All this time, believing that he had just moved on, but he hadn’t, at least not from us.

“You were the majority of my life, Clementine, and I couldn’t live it properly without you,” Cael admitted. “Maybe that’s insane, but I’ve done some pretty stupid things in my life. Loving you, unapologetically, was not one of them.”

“I laid in bed for two weeks after you left,” I confessed. “Everything hurt like I had been hit by a truck. I missed you so bad, but Momma would bring me warm french fries home every day on her way back from work, and she’d never say anything or scold me for lying around crying. She’d just set the fries on my desk and tidy up before leaving me until the next day. She still does that because you did that, bringing me french fries when you made me mad, upset, or cry.”

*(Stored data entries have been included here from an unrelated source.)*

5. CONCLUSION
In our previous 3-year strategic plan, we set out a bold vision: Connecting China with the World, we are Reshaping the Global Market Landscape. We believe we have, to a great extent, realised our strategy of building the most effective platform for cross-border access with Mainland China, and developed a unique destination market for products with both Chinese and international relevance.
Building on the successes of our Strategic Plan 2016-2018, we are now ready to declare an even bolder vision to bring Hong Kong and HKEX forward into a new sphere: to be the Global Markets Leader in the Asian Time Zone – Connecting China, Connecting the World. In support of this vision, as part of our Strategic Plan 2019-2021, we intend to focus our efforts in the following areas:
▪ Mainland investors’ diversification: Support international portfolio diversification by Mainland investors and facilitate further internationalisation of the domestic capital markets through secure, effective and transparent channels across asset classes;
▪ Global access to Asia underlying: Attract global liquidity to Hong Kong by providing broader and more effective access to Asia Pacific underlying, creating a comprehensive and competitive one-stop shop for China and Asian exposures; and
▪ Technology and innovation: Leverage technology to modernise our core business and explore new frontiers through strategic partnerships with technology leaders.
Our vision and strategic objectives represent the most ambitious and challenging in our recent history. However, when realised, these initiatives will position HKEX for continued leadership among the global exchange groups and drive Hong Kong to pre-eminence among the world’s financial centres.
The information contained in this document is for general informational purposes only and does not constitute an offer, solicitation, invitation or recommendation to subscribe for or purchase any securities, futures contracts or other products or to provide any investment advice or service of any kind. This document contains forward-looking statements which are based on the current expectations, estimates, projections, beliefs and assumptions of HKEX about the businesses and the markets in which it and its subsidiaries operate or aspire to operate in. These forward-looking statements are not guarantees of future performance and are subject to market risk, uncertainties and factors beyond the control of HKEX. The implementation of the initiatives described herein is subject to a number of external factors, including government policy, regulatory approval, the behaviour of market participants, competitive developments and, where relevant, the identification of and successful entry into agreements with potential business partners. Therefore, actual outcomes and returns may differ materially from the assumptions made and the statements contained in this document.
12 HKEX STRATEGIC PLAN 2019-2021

“I hate when you cry.” Cael’s words were tight.

“I know.” I sighed, thinking about that bird. “But she kept that alive because she knew I needed it. Eventually, I crawled from that cave and managed to find my feet again. Joined the newsletter club at school and found out I was pretty good at making news out of nothing. I slipped a little when Dad left, maybe a lot…”

It had never been our fault.

It had never been Cael’s fault.

“Your Dad left?” Cael seemed surprised.

“Your Mama kept a lot more together than we ever knew.” I clenched my jaw. “I was… I am…” I corrected myself, “angry because all of a sudden, every ounce of love had been stripped from my life. Everything I knew about endless love crumbled. Lorraine died, Daddy fell out of love with Momma. It felt like we had been lied to our entire lives.”

”You know that’s not true,” he quietly argued.

“Do I?” I countered. “I’ve been here for weeks, and it feels like all we’ve done is run in circles, blaming each other for situations outside of our control.”

“ You ,” he corrected. “You’ve been running circles around me, blaming me, not listening to me. Not kissing me.”

“For a damn good reason,” I fought. “The last time I let you do that, it crippled me so badly I couldn’t leave my room, Cael!”

“So that’s what it’s about. You’re scared.”

“No, I’m not scared.”

I was terrified.

“It doesn’t matter. After this weekend is over, I’m gone. I’m not sticking around to find out how a heart shatters twice.”

Cael stared at me like I had slapped him and suddenly, we were back on that hill behind my house, naive and angry at the world for all the same reasons.